Motor dysfunction and muscle loss are common problems associated with aging, with motor impairments closely linked to changes in brain function. The research team demonstrated that both dopaminergic (DA) neuronal activity and the expression of the anti-aging factor sirtuin 3 (SIRT3) in the substantia nigra decline with age. To counteract this process, the researchers employed an adeno-associated virus to deliver and transduce the Sirt3 gene into nigral DA neurons of aged mice, successfully inducing anti-aging effects.
This approach reduced the expression of the aging marker p16INK4a, preserved mitochondria-associated protein expression, and maintained dopamine production capacity. Furthermore, aged mice with enhanced SIRT3 expression exhibited significantly improved motor performance and increased muscle mass compared to untreated controls, effectively preventing aging-induced motor dysfunction and skeletal muscle loss.
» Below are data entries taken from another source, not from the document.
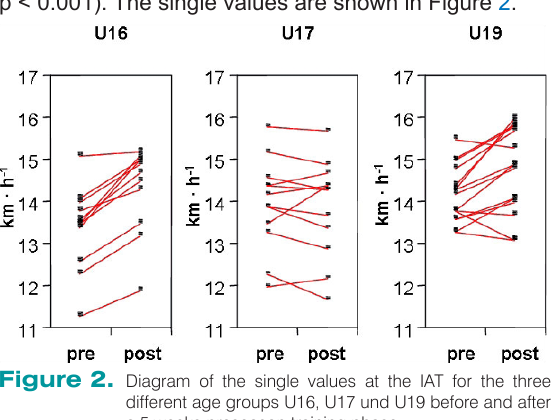
Figure 2. Diagram of the single values at the IAT for the three different age groups U16, U17 und U19 before and after a 5 weeks preseason training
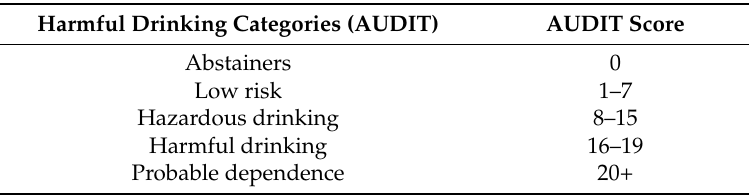
Table 1. Harmful drinking category (AUDIT) scoring.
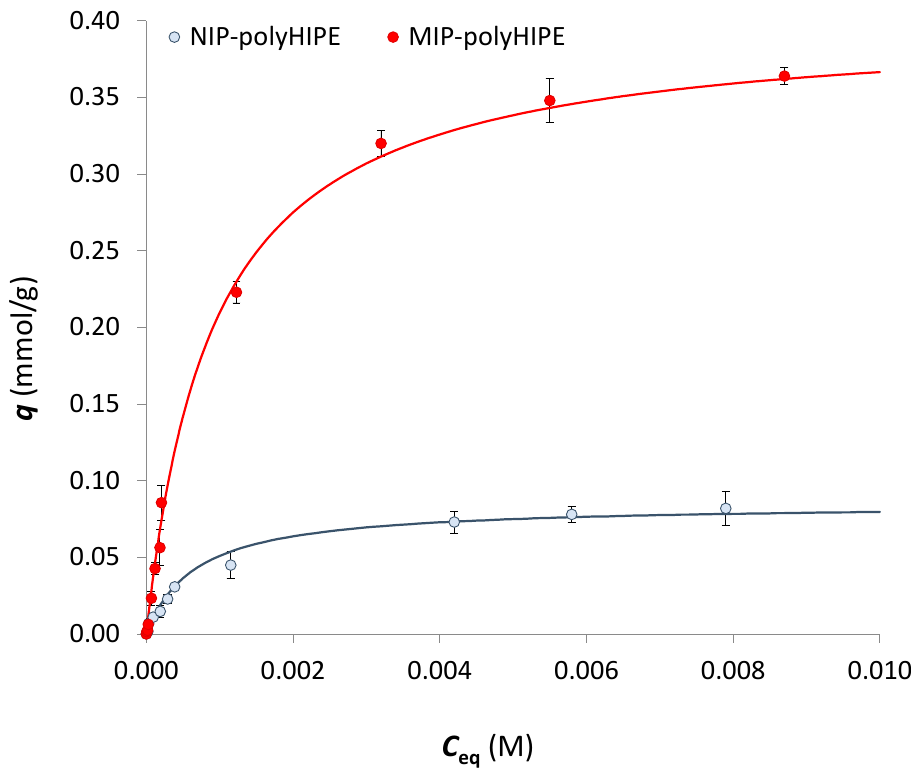
Figure 4. Sorption isotherm of IRB on the washed MIP-polyHIPE (1:15, red dots) and NIP-polyHIPE (grey dots). Discontinuous procedure: 15 mg of sorbent contacted with 0.1 M acetate buffer at pH 5 containing increasing amounts of IRB (from 8 µM to 8 mM). Continuous lines are the fitting by Langmuir equation. Experimental points are reported as average values of five replicates, and the error bars correspond to the standard deviation.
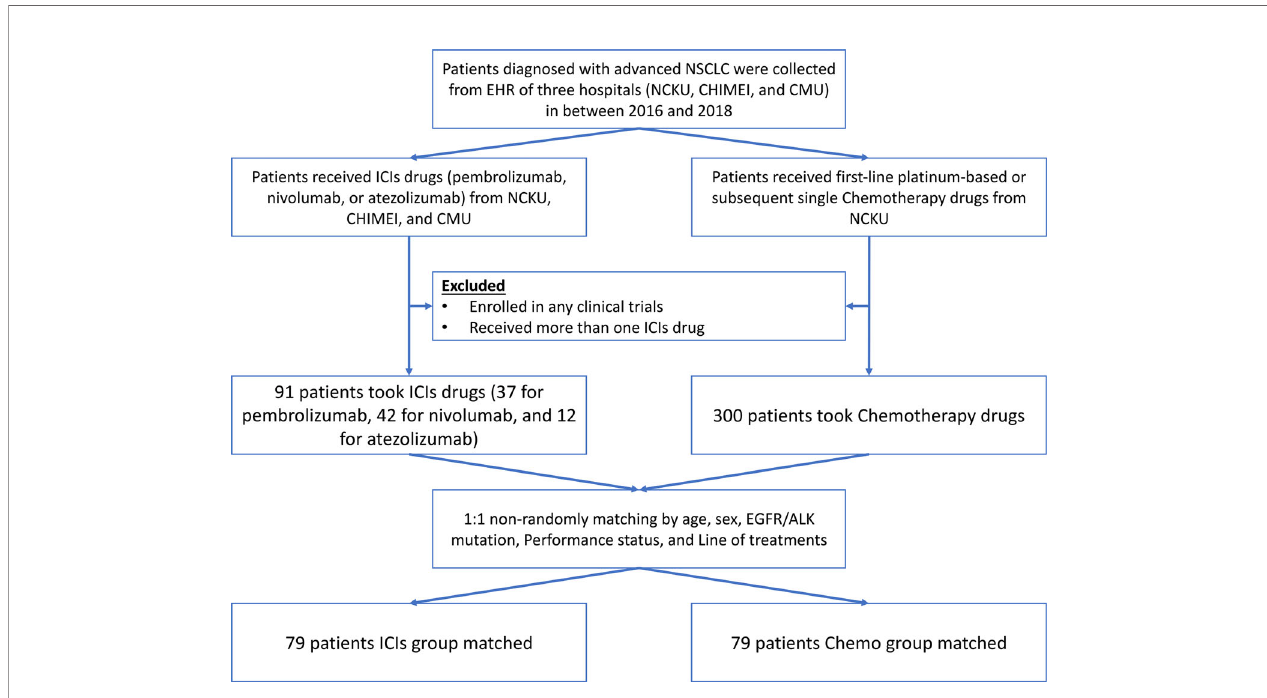
FIGURE 1 | Enrollment process of the study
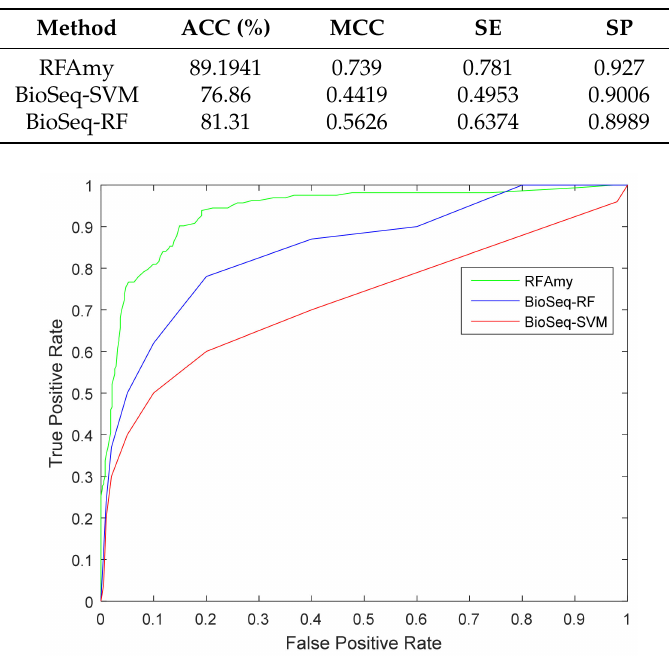
Figure 2. Receiver Operating Characteristic (ROC) curve for RFAmy and two other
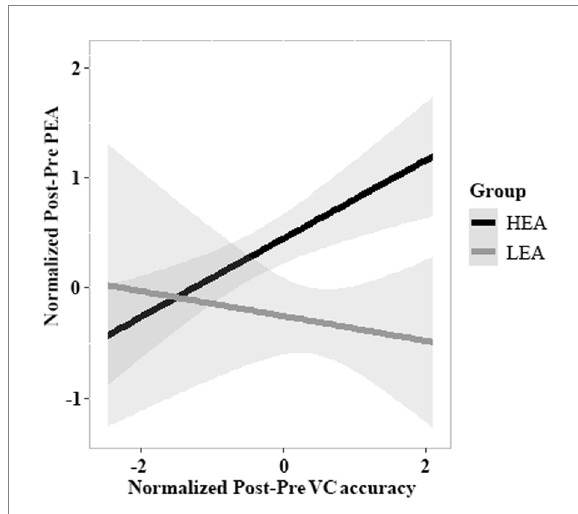
FIGURE 5 The relations between Post-Pre VC accuracy and Post-Pre PEA. This figure depicts the predicted values for the Post-Pre PEA, relative to Post-Pre VC accuracy and Group (high executive attention [HEA] vs. low executive attention [LEA]). The Post-Pre VC accuracy and Group interact, such that the influence of Post- Pre VC accuracy on Post-Pre PEA differs between the HEA and LEA groups. The shaded region around each line denotes standard errors of the mean ( SEM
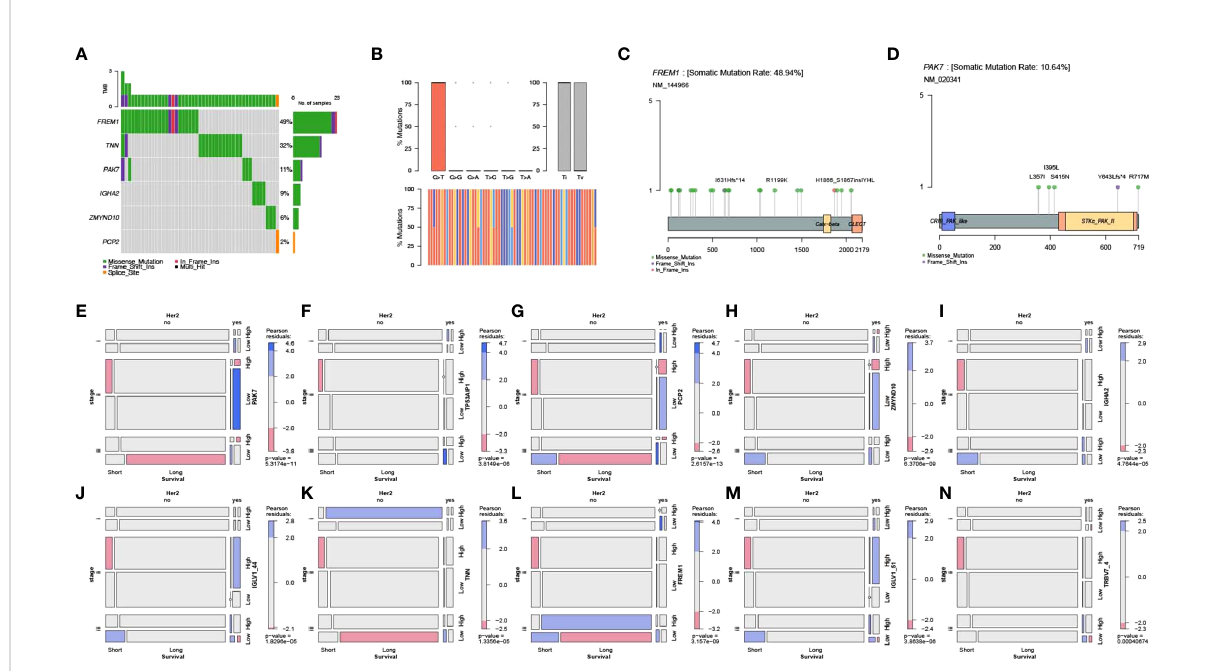
FIGURE 7 Mutation analysis of key genes and their correlation with clinical features. (A) Waterfall plot for point mutation analysis of key pyroptosis factors in samples from the TCGA-BRCA dataset. (B) Statistical plot of point mutation types. (C, D) Point mutation distribution for FREM1 and PAK7 and (E – N) the relationship between key pyroptosis factors and TCGA molecular typing, Her2 status, and stage of breast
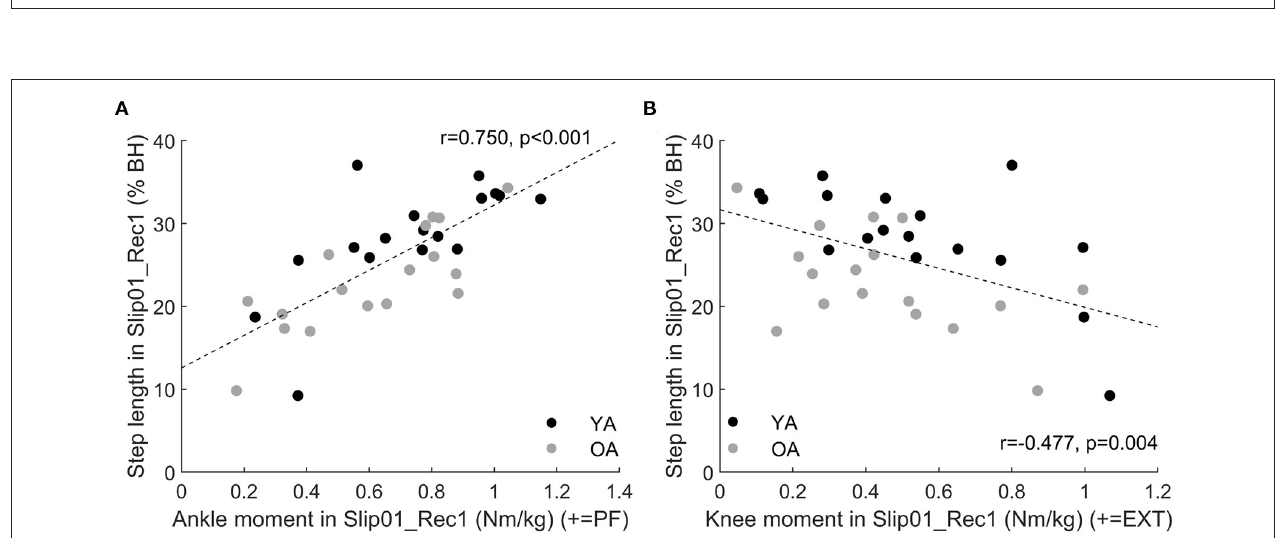
FIGURE 11 | (A) Correlation between ankle moment in Slip01_Rec1 from 37 to 90% stance and step length in Slip01_Rec1 ( r = 0.75, p < 0.001). (B) Correlation between knee moment in Slip01_Rec1 from 23 to 79% stance and step length in Slip01_Rec1 ( r = − 0.477, p = 0.004). Black circles: young adults; grey circles: older adults. % BH: % body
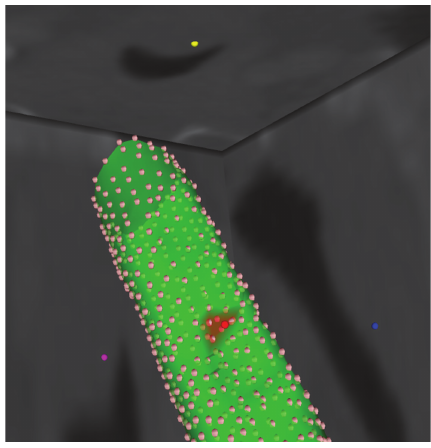
Figure 6: Visualisation of the interaction point (red) and its projections (yellow, pink and blue) onto the slices as well as the CT texture data on the slices representing the current interaction point position.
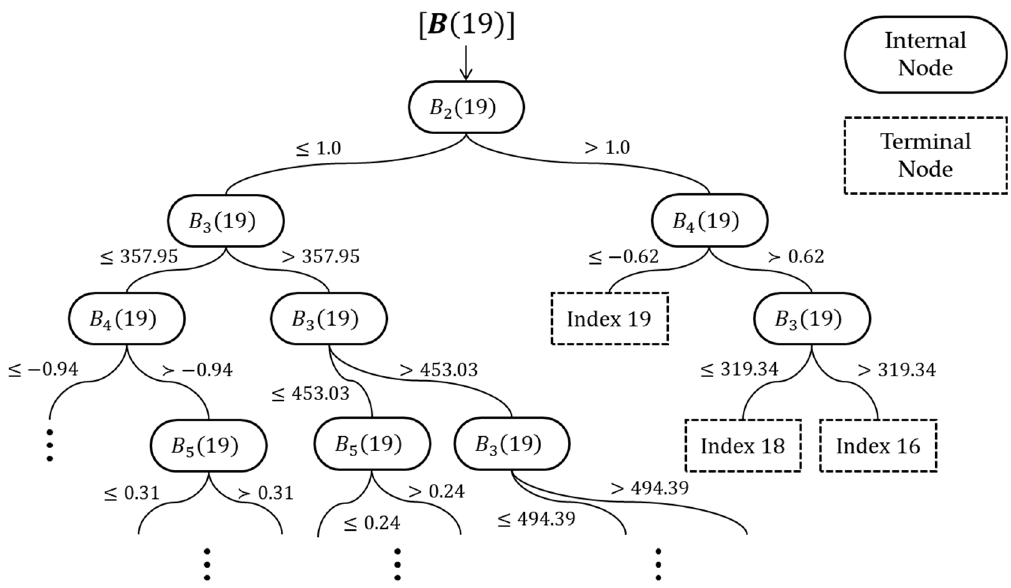
Figure 4. An example of part of a tree classifier. Sensors 2019 , 19 , x FOR PEER REVIEW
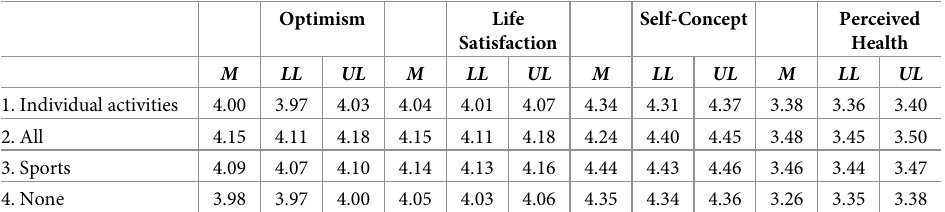
Table 4. Results of ANCOVA with latent class membership predicting well-being, adjusted for gender and home language. Optimism Life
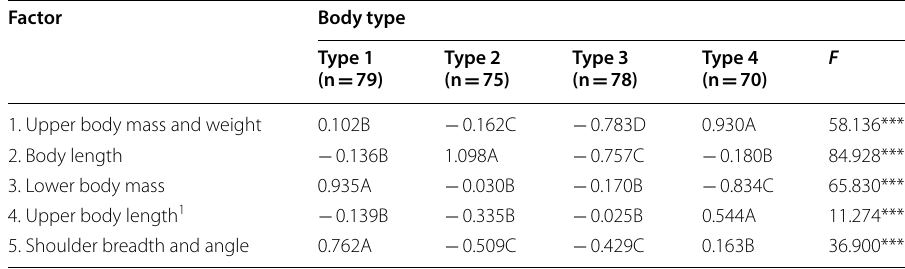
Table 5 Comparison of factor scores between body types (n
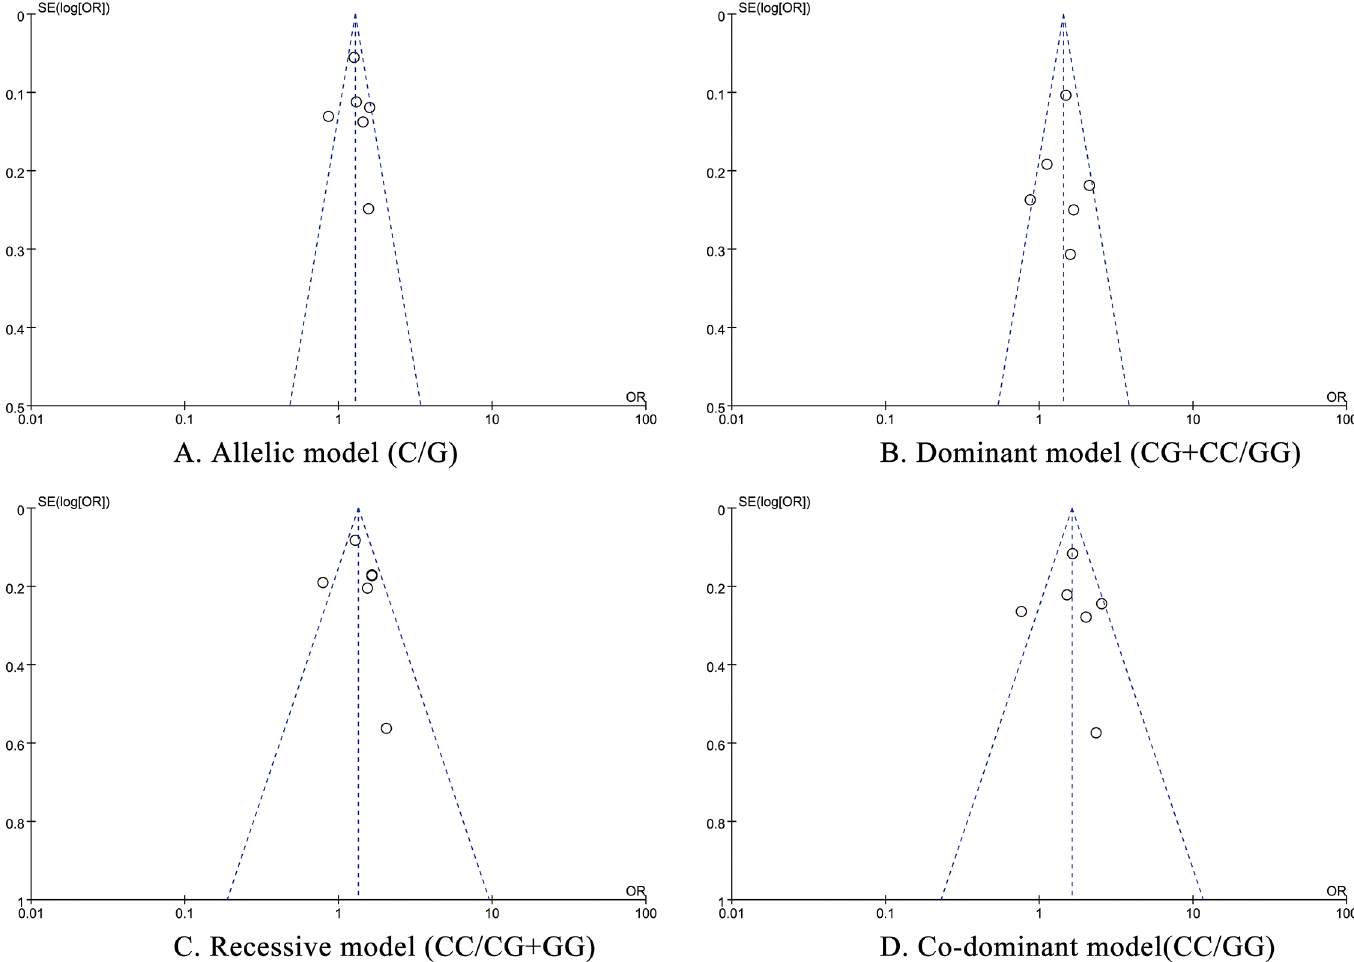
Fig 5. Funnel plot of the association between rs2296545 and risk of HT in the genetic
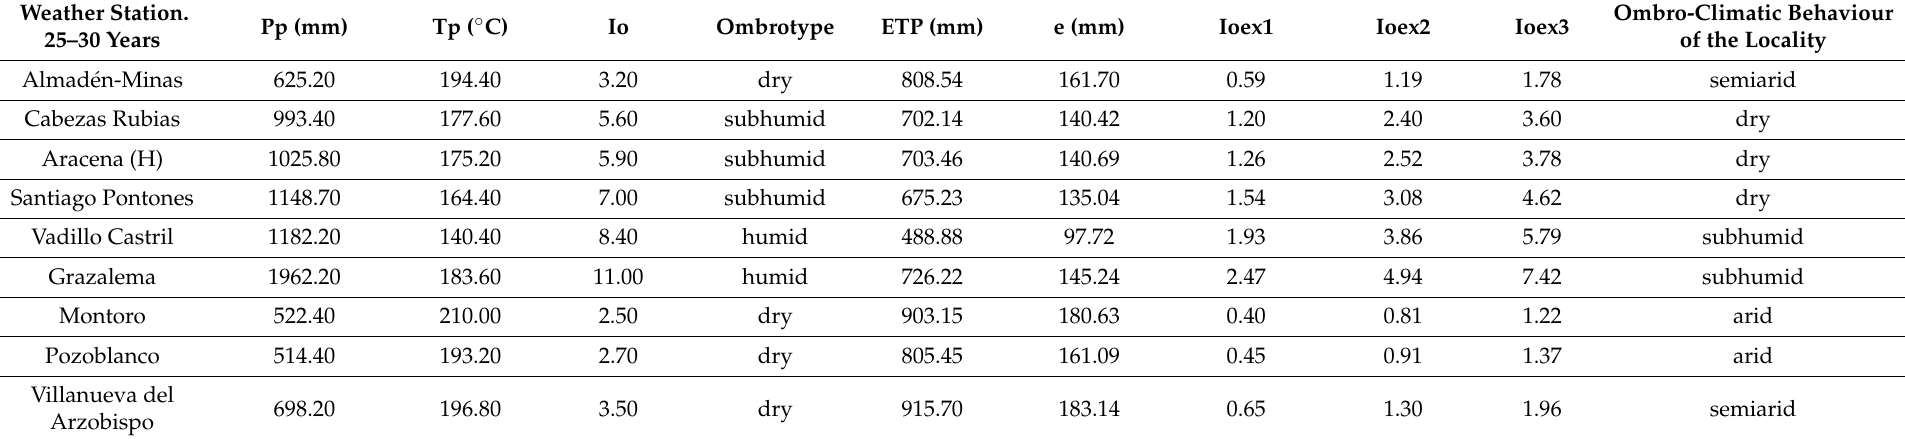
Table 1. Comparative value of Io and I oex indices in some localities in the southern Iberian Peninsula. Pp = Positive precipitation (mm), Tp = Positive temperature ( ◦ C), Io = Ombro-climatic index, ETP = Potential evapotranspiration (mm), e = residual evapotranspiration, Ioex1, Ioex2 and Ioex3 = Summer ombro-climatic indices (CR = 0.25, 0.5 and 0.75, respectively). Ombro-climatic behavior of the locality is synonymous with ombrotype applied to a specific locality. Weather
The foundation of this study traces back to 2017, when our research team identified a reduction of SIRT3 in Parkinson’s disease. This finding led us to hypothesize that SIRT3 may play a critical role in nigral DA neurons, prompting us to initiate a new line of investigation. However, during the course of our Parkinson’s-related research, we came across prior studies by other international teams that had already reported similar findings. In response, we shifted our focus based on preliminary results we had obtained showing that motor decline could be effectively mitigated in general aging animal models over time. Building upon this, we sought to secure the novelty of our work by investigating the potential of anti-aging interventions specifically within DA neurons. Despite significant time constraints and challenges, we redefined our hypothesis and ultimately conducted this study to propose a novel central nervous system–focused anti-aging strategy that could serve as a fundamental therapeutic approach against aging-related sarcopenia.
In conclusion, our findings underscore that age-related motor dysfunction and sarcopenia are fundamentally associated with degeneration of the motor system within the central nervous system, rather than being solely attributed to muscle weakness. This insight provides a critical foundation for developing novel therapeutic strategies aimed at enhancing mobility and improving quality of life in the elderly.